It is said that we tend to undervalue that with which we are most familiar but in our small parish (about 150 inhabitants) thanks to the foresight of the Diocese and especially the vision of one Archdeacon, we have learned afresh the importance of the traditional parish system which has, for centuries, given the church a foothold in every community. For the last three years, we and the other church in our benefice have had a Curate in Charge. Being a priest is her second career, she was deputy headteacher in a local school until she decided that there was other work for her to do. The Diocese not only realised that mature “students” have much to offer in ministry but that their training needs to be individually tailored. So when Sally joined us she was not fully qualified and we were designated as a “training parish”. She was able to do almost everything, sadly a large number of funerals, but (initially) not preside at the Eucharist or perform marriages.
Consequently, we had the benefit of lots of different priests coming to our weekly service (yes, a service every Sunday). Since last summer Sally has been fully qualified and has overseen a consistent rise in the numbers attending church each Sunday as well as taking part in all village activities. We have a Soup and Roll lunch, in the church once a month on a Saturday and last week 30 attended (very few regular churchgoers) including two new families to the village with 5 children under 6 and £555.00 was sent to the DEC Ukraine Appeal. We are learning afresh that community really matters and after all the two great commandments are to love God and our neighbour and those orders remain uppermost in our minds at all times. A parish is a small enough entity to enable people to feel they belong and can make a contribution as well as gaining strength from a shared purpose.

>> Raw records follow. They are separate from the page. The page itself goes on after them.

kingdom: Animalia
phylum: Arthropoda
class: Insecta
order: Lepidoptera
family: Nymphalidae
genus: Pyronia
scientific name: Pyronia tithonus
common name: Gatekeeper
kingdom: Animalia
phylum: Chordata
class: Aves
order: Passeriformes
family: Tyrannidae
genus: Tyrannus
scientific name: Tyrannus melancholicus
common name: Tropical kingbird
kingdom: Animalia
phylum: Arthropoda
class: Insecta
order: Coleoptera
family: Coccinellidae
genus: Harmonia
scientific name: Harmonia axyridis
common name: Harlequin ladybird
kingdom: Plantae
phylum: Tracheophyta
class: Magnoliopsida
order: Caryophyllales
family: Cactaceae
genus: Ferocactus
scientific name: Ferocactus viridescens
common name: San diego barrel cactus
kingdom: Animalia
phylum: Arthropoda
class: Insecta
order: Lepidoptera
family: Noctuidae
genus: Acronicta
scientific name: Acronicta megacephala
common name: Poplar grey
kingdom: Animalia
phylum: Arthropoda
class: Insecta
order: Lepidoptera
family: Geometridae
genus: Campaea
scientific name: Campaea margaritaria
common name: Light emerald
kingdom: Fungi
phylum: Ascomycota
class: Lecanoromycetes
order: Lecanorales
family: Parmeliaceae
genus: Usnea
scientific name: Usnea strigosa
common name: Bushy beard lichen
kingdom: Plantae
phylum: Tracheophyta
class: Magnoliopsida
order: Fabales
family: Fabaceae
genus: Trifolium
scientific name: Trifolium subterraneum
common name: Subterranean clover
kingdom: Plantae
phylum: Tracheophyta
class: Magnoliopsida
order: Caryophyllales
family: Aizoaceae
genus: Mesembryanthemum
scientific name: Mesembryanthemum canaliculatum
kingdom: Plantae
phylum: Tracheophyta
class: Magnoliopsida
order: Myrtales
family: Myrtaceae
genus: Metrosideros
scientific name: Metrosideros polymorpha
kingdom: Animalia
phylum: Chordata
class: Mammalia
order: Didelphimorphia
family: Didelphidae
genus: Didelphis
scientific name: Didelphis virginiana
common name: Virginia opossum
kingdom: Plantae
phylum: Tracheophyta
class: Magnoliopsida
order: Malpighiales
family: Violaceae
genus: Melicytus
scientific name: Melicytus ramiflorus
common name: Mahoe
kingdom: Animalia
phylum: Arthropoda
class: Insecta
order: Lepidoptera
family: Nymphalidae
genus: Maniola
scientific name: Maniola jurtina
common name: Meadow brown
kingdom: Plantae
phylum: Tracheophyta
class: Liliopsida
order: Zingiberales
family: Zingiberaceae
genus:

My fellow churchwarden and I have always felt that we must have a service every Sunday and the church open every day, especially in a village such as ours which has no other public building. Having such an inspirational leader as Sally who has been allowed to use and develop her talents has made us appreciate the unique strength of a Parish. It is from the roots of an organisation that lasting growth is made, and it seems to me that as we try to follow in the steps of “The Carpenter of Nazareth” it is by interacting and caring for ALL parishioners, church attenders or not, that we honour the two great commandments.